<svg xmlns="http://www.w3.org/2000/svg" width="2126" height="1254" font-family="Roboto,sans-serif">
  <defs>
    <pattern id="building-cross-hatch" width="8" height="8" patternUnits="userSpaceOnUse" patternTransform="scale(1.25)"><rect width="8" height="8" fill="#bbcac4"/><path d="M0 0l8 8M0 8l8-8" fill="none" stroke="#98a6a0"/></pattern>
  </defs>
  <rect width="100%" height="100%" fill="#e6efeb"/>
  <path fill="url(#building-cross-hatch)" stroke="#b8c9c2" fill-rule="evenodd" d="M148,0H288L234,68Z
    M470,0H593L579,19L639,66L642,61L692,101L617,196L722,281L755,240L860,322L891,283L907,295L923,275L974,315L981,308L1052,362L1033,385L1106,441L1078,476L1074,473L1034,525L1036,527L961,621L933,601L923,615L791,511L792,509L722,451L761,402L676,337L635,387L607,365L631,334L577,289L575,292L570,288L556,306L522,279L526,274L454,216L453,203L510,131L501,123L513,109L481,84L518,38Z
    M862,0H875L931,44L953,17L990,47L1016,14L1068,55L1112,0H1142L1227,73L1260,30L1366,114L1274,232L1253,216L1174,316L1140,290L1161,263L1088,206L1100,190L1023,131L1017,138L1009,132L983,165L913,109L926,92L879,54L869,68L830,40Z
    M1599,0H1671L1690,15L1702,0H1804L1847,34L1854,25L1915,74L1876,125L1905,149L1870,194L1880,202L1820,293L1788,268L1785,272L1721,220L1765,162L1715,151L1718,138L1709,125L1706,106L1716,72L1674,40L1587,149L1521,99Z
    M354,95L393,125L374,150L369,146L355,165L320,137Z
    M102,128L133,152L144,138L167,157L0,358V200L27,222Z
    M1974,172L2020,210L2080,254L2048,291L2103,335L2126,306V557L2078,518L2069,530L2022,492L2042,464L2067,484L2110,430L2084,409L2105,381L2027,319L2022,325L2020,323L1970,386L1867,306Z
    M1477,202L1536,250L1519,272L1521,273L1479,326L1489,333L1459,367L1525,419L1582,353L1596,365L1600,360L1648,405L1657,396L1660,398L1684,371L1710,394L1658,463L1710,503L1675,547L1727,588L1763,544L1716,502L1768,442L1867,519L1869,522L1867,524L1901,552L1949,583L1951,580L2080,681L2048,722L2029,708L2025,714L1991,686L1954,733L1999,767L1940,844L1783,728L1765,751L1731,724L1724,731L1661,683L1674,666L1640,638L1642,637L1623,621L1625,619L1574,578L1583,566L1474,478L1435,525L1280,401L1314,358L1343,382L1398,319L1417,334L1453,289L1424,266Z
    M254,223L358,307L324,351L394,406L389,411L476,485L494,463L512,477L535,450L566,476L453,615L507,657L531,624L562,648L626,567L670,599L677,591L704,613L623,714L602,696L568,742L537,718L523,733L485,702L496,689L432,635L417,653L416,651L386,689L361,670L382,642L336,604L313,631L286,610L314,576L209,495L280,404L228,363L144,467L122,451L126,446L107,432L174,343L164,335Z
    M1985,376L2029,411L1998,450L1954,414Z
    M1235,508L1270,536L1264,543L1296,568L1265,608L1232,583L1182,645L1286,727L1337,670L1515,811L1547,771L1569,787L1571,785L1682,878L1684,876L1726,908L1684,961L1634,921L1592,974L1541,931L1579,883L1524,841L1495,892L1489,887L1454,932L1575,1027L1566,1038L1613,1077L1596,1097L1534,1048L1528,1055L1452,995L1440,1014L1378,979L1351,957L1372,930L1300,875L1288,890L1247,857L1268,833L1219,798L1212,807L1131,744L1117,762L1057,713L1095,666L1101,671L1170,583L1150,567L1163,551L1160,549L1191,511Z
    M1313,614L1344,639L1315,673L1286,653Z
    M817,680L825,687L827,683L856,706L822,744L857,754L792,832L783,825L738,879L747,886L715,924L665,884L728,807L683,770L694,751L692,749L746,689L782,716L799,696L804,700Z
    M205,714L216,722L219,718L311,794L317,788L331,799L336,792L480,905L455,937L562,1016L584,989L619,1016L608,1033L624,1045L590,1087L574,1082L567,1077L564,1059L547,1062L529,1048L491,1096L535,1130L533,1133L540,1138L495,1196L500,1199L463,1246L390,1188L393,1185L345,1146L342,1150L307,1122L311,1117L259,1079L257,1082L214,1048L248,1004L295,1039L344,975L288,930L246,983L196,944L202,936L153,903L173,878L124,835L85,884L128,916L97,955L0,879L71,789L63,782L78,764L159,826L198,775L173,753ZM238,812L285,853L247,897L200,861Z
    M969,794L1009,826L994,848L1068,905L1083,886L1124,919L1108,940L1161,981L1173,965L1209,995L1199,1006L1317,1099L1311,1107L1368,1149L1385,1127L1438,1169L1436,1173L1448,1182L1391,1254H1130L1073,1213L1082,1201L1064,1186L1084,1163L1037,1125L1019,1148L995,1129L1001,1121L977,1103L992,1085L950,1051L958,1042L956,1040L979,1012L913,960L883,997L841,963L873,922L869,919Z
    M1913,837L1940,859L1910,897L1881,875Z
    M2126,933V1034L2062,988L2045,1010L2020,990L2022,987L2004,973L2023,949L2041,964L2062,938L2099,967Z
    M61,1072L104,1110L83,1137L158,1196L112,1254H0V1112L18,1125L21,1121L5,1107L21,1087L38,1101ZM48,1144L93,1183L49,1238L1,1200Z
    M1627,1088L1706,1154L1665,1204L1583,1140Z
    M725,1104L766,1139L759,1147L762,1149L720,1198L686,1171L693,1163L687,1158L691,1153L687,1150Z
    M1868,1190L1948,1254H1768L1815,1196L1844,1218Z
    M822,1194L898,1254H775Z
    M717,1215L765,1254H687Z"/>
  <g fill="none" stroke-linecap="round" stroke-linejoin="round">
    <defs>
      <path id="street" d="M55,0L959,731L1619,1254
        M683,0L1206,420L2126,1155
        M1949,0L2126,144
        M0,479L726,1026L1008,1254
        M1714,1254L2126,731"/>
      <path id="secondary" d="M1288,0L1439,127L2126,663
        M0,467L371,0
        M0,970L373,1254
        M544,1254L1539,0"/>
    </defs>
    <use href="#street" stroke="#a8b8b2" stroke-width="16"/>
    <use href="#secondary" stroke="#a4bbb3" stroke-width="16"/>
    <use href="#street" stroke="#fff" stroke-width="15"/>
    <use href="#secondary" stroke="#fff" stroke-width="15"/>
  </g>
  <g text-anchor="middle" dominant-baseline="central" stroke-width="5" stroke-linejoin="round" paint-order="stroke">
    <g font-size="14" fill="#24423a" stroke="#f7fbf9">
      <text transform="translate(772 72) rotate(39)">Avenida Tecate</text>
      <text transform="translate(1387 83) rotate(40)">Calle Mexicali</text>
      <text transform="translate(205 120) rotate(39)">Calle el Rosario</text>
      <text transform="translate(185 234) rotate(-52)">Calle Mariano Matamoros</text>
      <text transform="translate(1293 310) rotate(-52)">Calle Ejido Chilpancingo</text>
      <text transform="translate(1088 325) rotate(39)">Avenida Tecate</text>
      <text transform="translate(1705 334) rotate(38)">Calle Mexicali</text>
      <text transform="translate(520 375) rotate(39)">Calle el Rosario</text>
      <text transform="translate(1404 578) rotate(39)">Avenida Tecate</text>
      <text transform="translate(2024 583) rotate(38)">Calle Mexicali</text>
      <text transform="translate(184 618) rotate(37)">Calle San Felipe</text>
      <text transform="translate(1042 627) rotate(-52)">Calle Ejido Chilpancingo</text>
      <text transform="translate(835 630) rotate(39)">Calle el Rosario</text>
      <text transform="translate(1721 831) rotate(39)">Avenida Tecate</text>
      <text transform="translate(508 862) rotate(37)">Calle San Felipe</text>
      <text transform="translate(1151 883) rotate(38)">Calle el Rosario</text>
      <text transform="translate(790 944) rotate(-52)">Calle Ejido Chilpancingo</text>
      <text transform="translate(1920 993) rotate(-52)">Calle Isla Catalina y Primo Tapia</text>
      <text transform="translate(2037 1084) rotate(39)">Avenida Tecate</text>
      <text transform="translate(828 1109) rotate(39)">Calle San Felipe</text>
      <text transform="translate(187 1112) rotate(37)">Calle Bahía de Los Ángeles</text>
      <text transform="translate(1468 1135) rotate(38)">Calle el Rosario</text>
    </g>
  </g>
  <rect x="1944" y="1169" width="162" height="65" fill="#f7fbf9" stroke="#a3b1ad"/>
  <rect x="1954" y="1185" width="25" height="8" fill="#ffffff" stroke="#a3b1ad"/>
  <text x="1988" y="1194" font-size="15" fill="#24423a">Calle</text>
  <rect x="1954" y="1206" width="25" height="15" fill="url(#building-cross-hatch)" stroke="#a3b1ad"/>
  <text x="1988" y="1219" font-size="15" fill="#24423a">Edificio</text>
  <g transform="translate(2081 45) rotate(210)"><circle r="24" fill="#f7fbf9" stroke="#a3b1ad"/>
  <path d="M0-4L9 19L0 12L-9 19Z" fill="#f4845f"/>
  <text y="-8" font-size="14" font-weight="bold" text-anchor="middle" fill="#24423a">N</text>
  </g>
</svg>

* * *

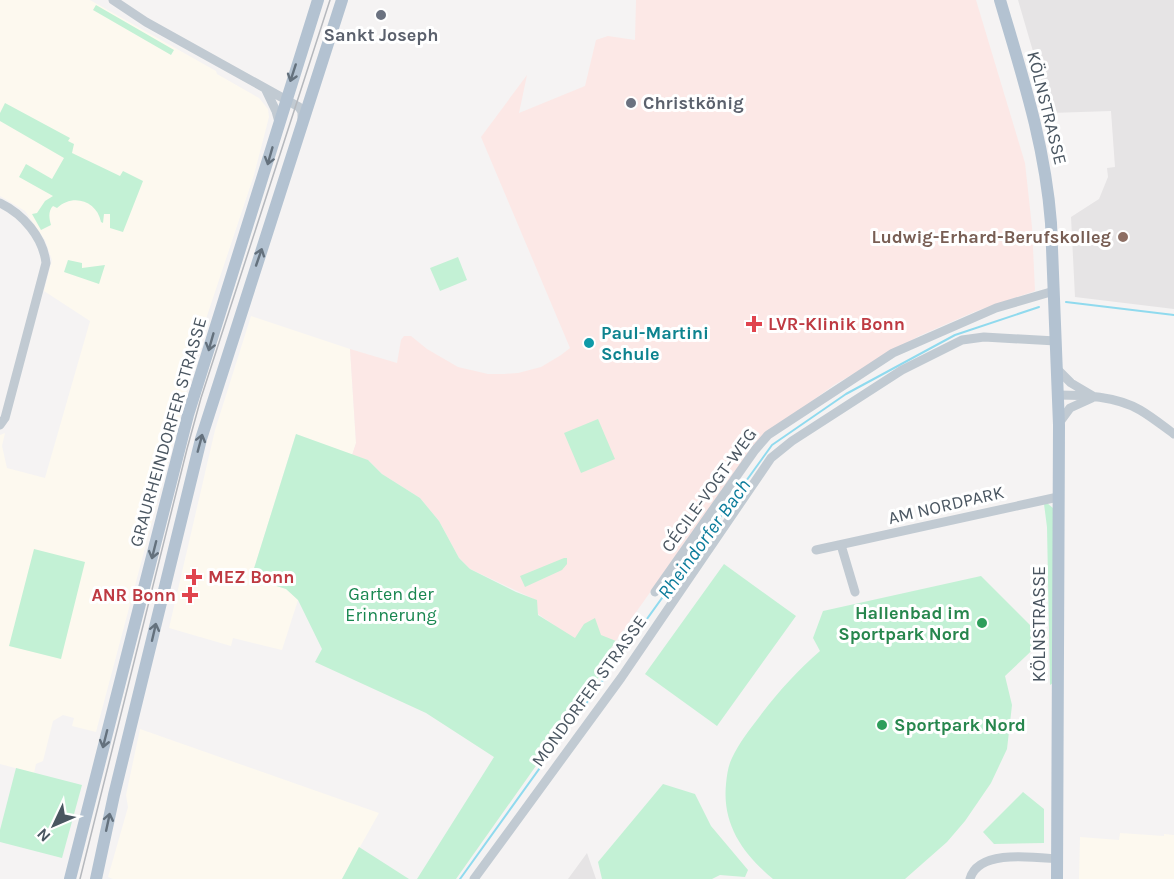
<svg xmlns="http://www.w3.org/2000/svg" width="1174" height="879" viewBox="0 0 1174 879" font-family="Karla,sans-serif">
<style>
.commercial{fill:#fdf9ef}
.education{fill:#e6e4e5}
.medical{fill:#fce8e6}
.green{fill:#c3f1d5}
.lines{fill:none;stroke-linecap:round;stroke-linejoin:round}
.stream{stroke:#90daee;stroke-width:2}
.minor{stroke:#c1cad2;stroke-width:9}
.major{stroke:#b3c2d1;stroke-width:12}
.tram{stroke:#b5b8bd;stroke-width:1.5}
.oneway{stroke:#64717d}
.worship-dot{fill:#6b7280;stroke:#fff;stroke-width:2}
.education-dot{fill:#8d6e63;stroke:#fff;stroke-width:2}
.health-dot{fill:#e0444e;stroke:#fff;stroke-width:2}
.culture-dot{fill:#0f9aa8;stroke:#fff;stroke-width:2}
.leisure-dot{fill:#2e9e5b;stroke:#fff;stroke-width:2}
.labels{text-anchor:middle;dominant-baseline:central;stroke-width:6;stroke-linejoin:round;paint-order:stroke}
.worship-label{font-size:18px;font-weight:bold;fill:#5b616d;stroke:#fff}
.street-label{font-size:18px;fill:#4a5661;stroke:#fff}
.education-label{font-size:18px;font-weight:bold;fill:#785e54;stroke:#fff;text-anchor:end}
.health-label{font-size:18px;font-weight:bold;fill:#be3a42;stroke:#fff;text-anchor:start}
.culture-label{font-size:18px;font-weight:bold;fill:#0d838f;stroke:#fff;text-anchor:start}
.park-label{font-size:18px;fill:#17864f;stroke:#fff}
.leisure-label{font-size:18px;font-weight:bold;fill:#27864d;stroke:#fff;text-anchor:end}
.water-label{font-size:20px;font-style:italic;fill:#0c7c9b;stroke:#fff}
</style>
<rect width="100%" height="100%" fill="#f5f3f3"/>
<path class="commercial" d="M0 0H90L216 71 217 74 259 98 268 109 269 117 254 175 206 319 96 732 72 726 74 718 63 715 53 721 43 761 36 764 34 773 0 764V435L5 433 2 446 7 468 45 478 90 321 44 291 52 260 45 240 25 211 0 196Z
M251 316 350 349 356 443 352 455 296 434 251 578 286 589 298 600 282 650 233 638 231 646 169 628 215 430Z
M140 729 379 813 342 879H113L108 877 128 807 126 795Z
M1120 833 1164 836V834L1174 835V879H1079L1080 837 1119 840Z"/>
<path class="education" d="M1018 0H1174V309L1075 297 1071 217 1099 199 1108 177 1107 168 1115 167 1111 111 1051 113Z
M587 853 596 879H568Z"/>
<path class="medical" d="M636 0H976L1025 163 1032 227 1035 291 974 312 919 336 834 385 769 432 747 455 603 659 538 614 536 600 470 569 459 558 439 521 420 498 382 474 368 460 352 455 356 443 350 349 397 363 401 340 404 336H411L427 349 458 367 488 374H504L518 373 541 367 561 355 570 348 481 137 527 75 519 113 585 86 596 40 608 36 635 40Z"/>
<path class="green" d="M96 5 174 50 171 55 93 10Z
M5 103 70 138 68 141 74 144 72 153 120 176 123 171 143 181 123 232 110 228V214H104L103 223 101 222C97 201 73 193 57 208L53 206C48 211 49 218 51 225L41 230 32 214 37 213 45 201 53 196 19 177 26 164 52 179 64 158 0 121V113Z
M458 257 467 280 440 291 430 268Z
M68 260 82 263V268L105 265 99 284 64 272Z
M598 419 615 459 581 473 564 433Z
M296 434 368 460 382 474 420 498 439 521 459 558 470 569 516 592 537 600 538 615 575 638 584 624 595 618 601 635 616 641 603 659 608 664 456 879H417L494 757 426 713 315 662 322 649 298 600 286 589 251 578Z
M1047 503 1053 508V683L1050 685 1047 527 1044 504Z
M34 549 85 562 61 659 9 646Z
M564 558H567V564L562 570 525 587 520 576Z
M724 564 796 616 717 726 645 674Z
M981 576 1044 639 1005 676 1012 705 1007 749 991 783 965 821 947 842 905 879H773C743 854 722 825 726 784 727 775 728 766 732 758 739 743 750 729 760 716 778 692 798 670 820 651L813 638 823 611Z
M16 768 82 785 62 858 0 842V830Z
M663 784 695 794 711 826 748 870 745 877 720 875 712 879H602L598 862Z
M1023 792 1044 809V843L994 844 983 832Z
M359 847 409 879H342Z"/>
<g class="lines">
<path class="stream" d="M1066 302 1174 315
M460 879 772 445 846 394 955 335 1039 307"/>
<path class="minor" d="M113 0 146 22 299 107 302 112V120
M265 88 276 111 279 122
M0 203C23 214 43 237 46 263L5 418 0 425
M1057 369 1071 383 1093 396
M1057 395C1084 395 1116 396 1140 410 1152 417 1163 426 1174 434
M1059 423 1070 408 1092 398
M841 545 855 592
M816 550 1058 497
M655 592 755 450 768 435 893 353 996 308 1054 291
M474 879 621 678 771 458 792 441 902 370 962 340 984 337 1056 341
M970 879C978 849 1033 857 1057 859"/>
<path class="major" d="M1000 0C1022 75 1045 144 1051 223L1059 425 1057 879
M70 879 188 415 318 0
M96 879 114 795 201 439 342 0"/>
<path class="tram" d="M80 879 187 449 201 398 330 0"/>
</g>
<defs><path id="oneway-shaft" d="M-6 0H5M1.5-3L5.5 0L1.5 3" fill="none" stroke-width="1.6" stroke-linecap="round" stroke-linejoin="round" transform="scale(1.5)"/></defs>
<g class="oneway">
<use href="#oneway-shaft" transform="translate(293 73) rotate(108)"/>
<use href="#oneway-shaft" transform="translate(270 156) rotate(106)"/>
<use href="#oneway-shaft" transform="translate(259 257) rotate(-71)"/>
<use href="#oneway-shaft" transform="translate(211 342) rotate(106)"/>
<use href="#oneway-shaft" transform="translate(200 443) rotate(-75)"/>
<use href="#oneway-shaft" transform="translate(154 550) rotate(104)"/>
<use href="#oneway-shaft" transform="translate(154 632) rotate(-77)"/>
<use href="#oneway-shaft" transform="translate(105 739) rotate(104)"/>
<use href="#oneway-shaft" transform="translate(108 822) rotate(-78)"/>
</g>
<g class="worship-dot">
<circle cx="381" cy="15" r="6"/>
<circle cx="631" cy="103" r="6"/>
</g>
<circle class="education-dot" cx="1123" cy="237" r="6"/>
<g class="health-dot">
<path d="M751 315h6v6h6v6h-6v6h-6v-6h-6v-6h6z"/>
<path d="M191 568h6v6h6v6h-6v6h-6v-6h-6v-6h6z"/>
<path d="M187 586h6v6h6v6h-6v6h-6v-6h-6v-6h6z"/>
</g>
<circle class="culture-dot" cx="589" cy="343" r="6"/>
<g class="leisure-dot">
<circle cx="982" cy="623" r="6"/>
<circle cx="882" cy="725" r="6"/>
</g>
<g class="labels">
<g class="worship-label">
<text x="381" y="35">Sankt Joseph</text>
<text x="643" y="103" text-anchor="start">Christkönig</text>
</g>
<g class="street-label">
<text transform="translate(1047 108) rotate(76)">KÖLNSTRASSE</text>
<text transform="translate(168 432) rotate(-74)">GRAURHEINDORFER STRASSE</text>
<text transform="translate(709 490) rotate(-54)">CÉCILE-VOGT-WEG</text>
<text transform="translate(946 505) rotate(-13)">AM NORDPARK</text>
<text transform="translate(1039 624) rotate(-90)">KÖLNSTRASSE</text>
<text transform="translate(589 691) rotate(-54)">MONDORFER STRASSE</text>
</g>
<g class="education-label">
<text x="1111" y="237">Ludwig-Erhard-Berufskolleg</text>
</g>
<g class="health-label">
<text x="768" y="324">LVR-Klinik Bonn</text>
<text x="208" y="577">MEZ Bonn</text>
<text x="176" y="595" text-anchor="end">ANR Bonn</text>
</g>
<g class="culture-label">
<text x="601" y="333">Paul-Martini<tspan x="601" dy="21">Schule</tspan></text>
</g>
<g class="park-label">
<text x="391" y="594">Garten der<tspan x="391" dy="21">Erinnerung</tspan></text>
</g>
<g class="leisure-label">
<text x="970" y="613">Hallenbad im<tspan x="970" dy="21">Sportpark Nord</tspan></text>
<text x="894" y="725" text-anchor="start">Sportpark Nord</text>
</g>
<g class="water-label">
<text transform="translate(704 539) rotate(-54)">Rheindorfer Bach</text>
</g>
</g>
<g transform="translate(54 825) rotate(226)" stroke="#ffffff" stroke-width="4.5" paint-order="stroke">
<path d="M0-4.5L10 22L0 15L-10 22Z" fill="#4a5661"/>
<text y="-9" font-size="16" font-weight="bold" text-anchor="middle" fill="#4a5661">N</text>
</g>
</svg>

**Exercise**
Each line of the entries holding the string "lines" should be found and copied.

**Exercise result**
.lines{fill:none;stroke-linecap:round;stroke-linejoin:round}
<g class="lines">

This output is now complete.